Initially, Milwaukee’s settlement houses drew its recruits from the upper-middle class, white men and women. But by the mid-twentieth century, increased awareness of deteriorating housing conditions, educational inequality, and urban decay led some of Milwaukee’s African-American leaders to draw upon tenets of the settlement house movement to develop “neighborhood centers” with the goal of revitalizing the inner city through community organization. Neighborhood centers drew on the tradition of settlement houses without the mandate that workers live on site; staff were paid professionals rather than residential volunteers. Incorporated in April 1961 by the East Wisconsin Conference of the Women’s Society of Christian Service of the United Methodist Church, the Northcott Neighborhood House was located at the southern edge of the Hillside Housing Project at 1523 North Sixth Street. Led by the Reverend Lucius Walker, the Northcott Neighborhood House was created for “religious, charitable, and education purposes” to “lessen neighborhood tensions, combat community deterioration and juvenile delinquency” as well as “perform other social work” on “behalf of persons in the Milwaukee, Wisconsin community.”[5] The neighborhood center organized a range of services and programs, including a tutoring program for illiterate adults, a children’s day camp, a second-hand clothing shop, a doll library, and a comprehensive health care screening service.[6] Throughout its history, Northcott partnered with the University of Wisconsin-Milwaukee for assistance in educational program development for children and adults on Milwaukee’s North Side. By the mid-1960s the neighborhood center joined forced with the city’s civil rights organizations to work toward programs that fostered equal opportunity and social justice through community organizing. Northcott joined forces with community organizations to establish a Planned Parenthood Clinic, to gain representation on Milwaukee’s Community Relations-Social Development Commission, and to partner with other inner-city groups to write economic development grants.[7]

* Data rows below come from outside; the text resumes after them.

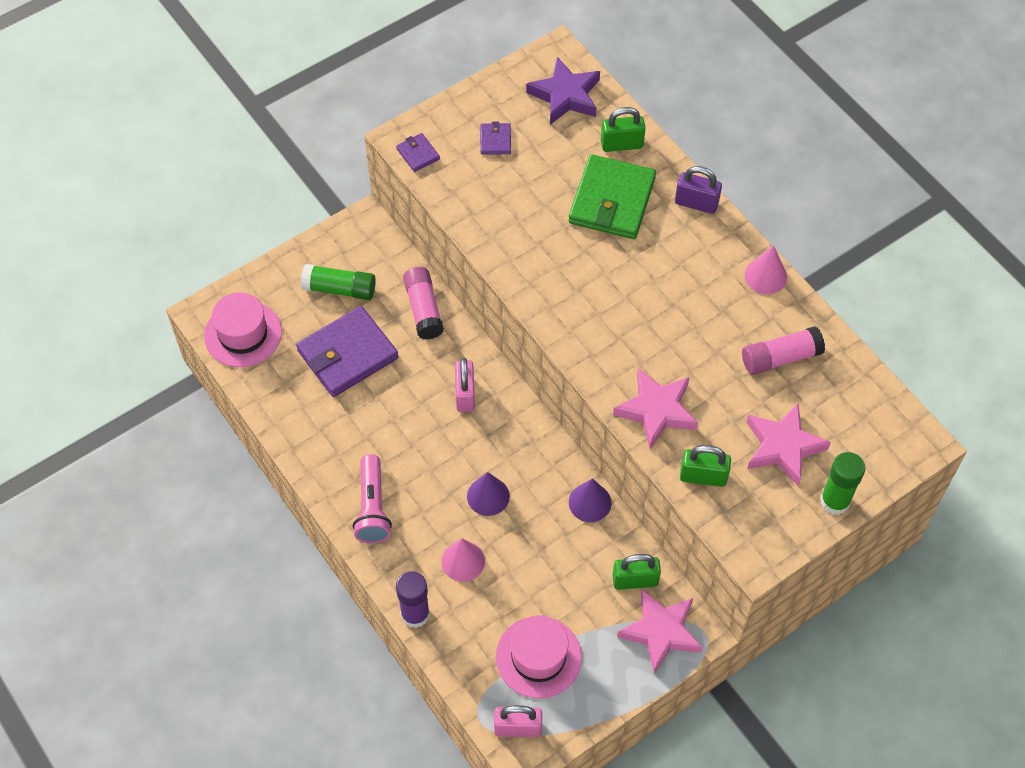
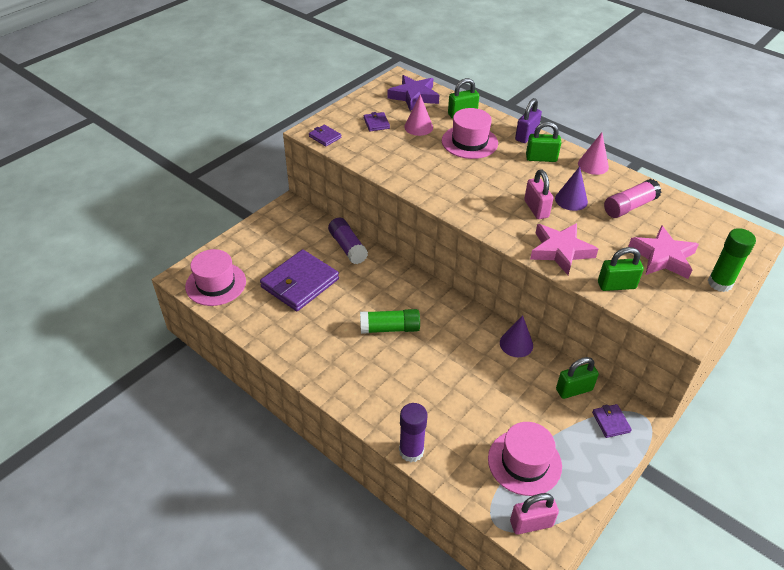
camera: 15 degrees left, 15 degrees down
green glue stick [301,264,376,300] -> green glue stick moved to [360,309,420,334]
pink flashlight [353,454,392,543] -> none
pink glue stick [403,267,444,339] -> purple glue stick [328,217,368,264]
pink cone [442,538,485,582] -> pink cone moved to [404,94,433,136]
pink padlock [455,358,475,412] -> pink padlock moved to [524,169,554,219]
purple cone [467,472,510,516] -> purple cone moved to [555,166,588,211]
green wallet [569,154,656,239] -> pink hat [442,108,498,159]
pink star [617,589,702,673] -> purple wallet [592,404,632,438]
purple padlock [675,166,722,214] -> purple padlock turned 60 degrees counterclockwise [515,98,542,143]
none -> green padlock [526,122,561,162]

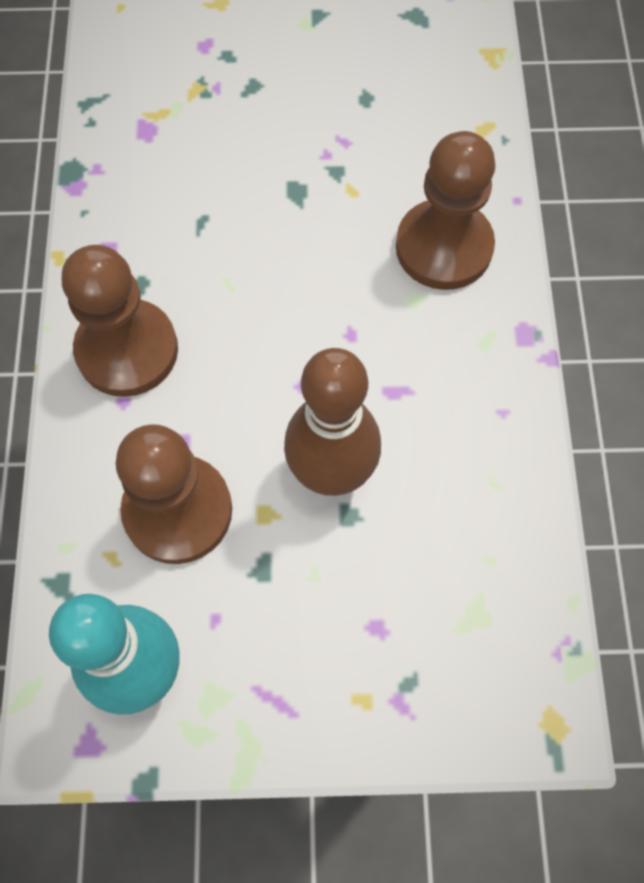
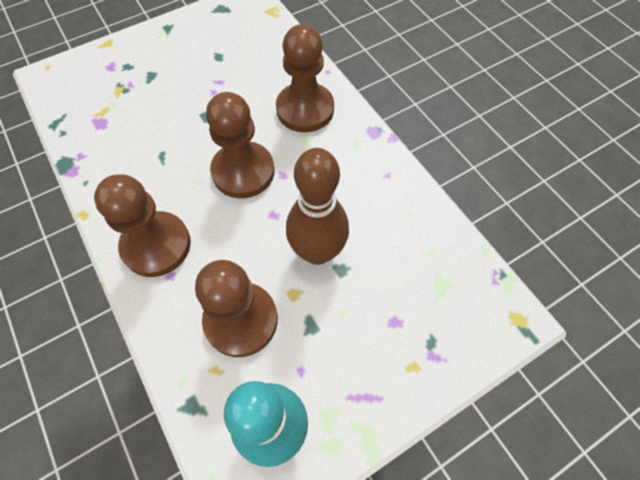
camera: 30 degrees left, 5 degrees down
none -> brown pawn [206,92,274,198]

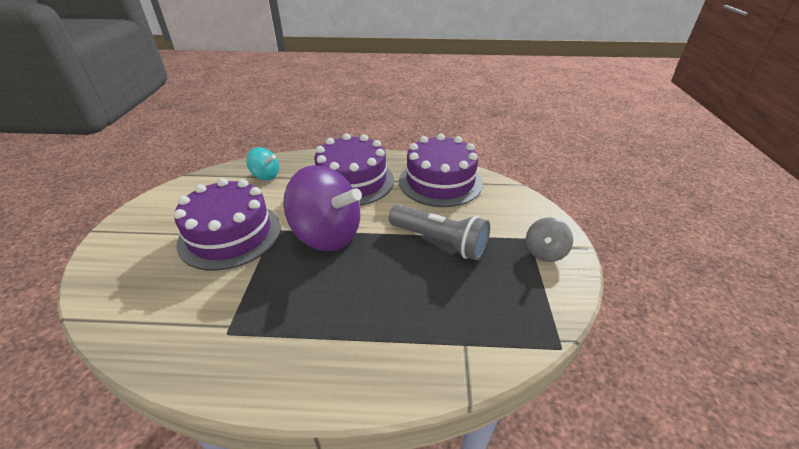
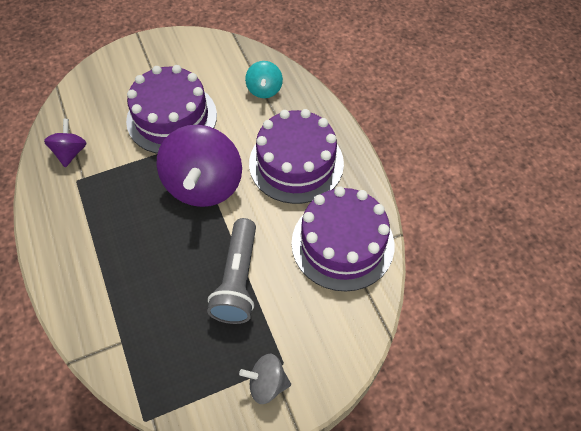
camera: 65 degrees right, 20 degrees up
none -> purple spinning top [44,119,87,167]

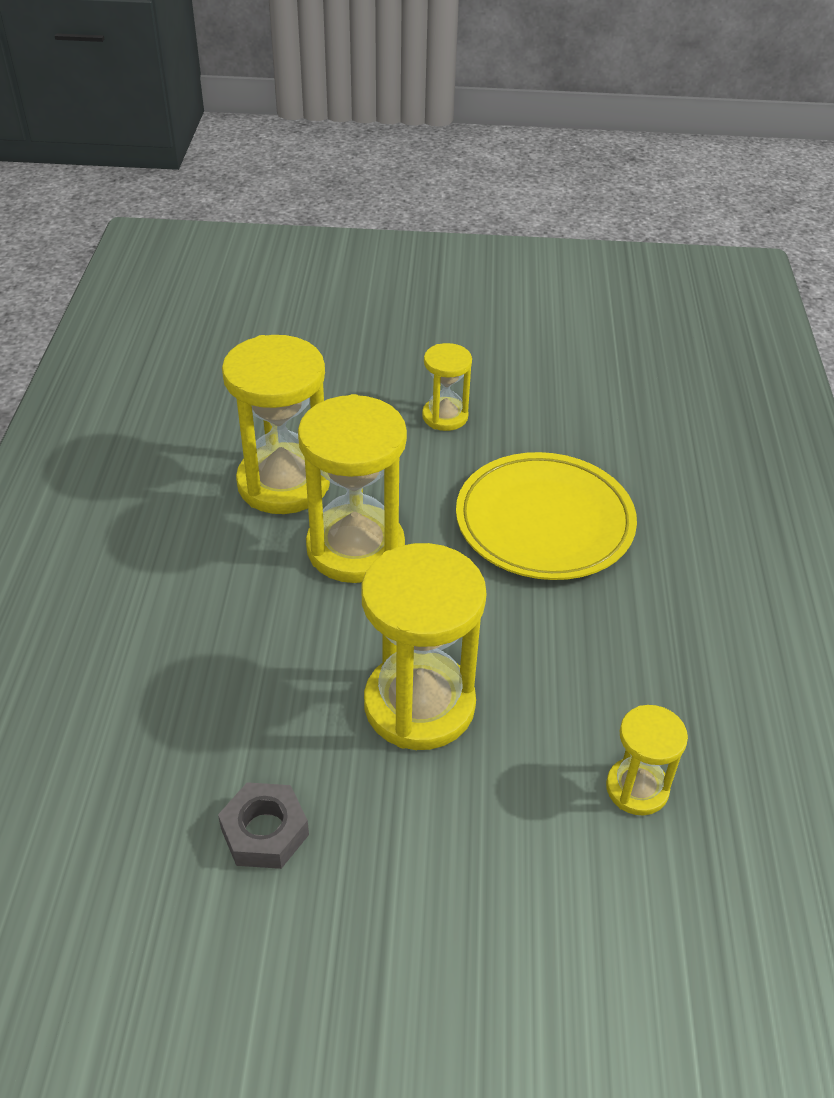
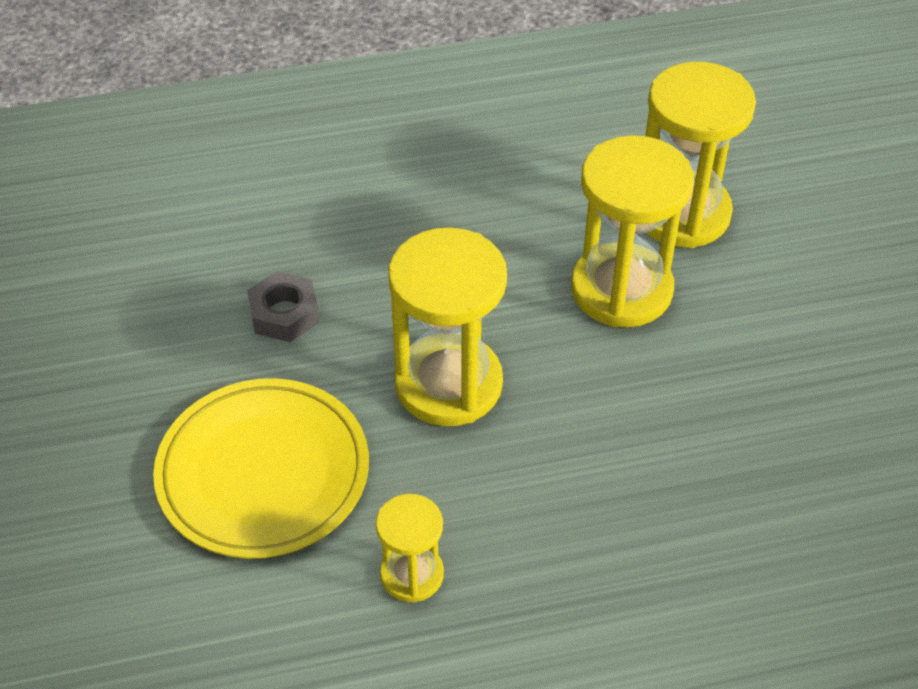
camera: 75 degrees right, 5 degrees up
yellow hourglass [422,343,472,431] -> none
yellow plate [456,452,637,580] -> yellow plate moved to [153,378,369,559]

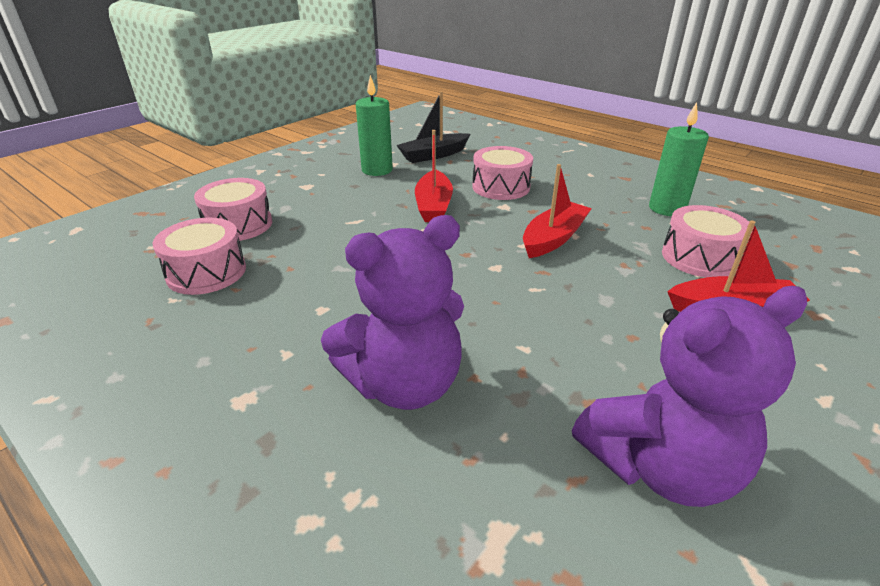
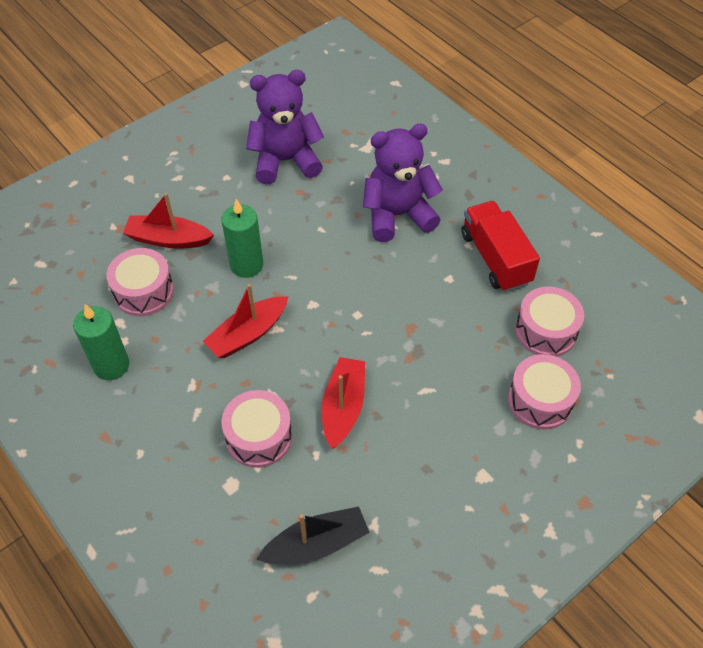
camera: 170 degrees left, 20 degrees up
green candle [356,75,393,176] -> green candle moved to [221,199,263,278]
none -> red truck [461,201,540,292]

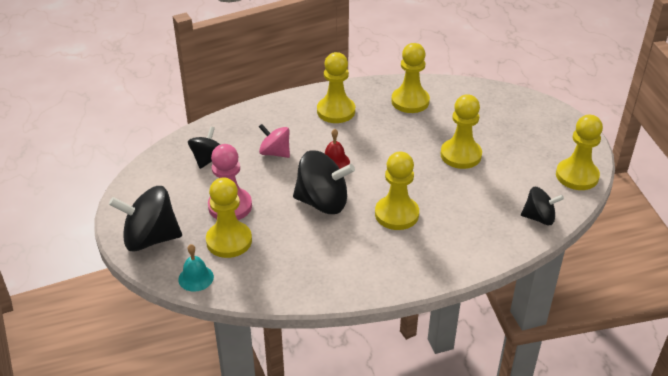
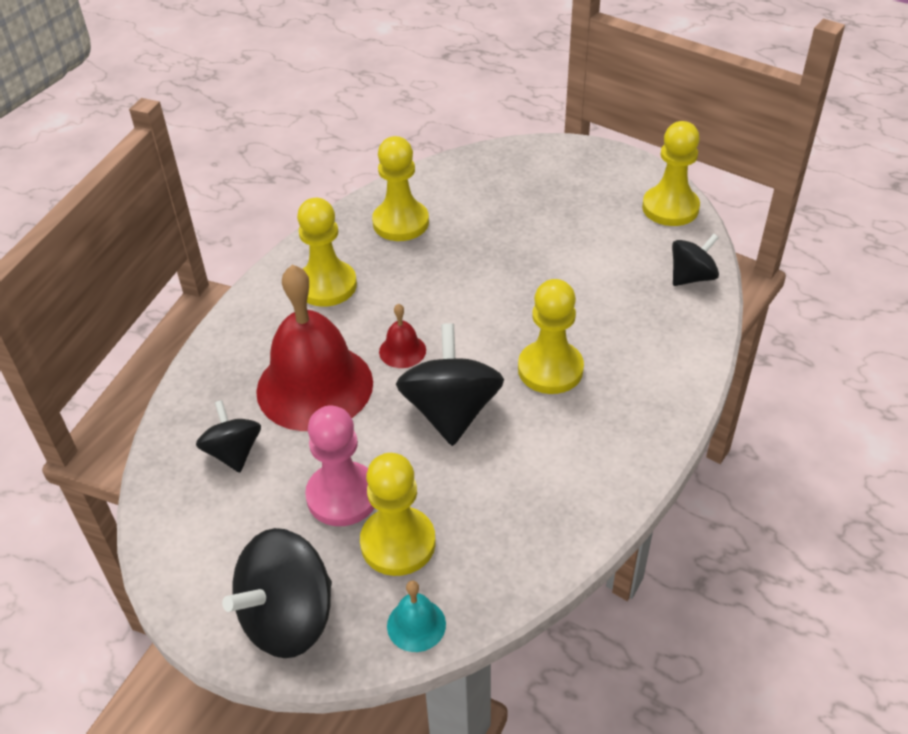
camera: 40 degrees left, 5 degrees up
pink spinning top [259,124,290,158] -> red bell [256,264,373,431]
black spinning top [293,150,355,214] -> black spinning top turned 60 degrees counterclockwise [396,323,504,446]
yellow pawn [441,94,482,169] -> none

Of the course of the twentieth century, Milwaukee’s settlement house staffs supported state labor laws, including worker’s compensation and minimum wage legislation, establishing vital health care services and educational programs as well as creating the foundation for organized social work in the city. Settlements were not only a center for social reform but a focal point for political action as leaders responded to the immediate needs and concerns of Milwaukee’s most underrepresented communities.

Footnotes [+]

  1. ^ Ruth Harman and Charlotte Lekachman, “The Jacobs’ House,” Wisconsin Magazine of History 16, no. 3 (March 1933): 261-63, last accessed September 3, 2017.
  2. ^ Harman and Lekachman, “The Jacobs’ House,” 260-61.
  3. ^ Harman and Lekachman, “The Jacobs’ House,” 264-65, 267-68.
  4. ^ Angela Fritz, “Lizzie Black Kander & Culinary Reform in Milwaukee, 1880-1920,” Wisconsin Magazine of History 87, no. 3 (Spring 2004), 43-45.
  5. ^ Fielding Utz, “Northcott Neighborhood House,” Milwaukee History 6 (Winter 1983): 115-16.
  6. ^ Utz, “Northcott Neighborhood House,” 117.
  7. ^ Utz, “Northcott Neighborhood House,” 121, 123.

For Further Reading

Fritz, Angela. “Lizzie Black Kander & Culinary Reform in Milwaukee, 1880-1920.” Wisconsin Magazine of History v 87, no. 3 (Spring 2004): 36-49.

Harman, Ruth and Charlotte Lekachman. “The Jacobs’ House.” Wisconsin Magazine of History 16, no. 3 (March 1933): 252-84.

McBride, Genevieve. On Wisconsin Women: Working for Their Rights from Settlement to Suffrage. Madison, WI: University of Wisconsin Press, 1993.

Salisbury, Winifred. “Letters from the Settlement House.” Milwaukee History 19, no. 2: 54-68.

Utz, Fielding. “Northcott Neighborhood House.” Milwaukee History 6 (Winter 1983): 115-124.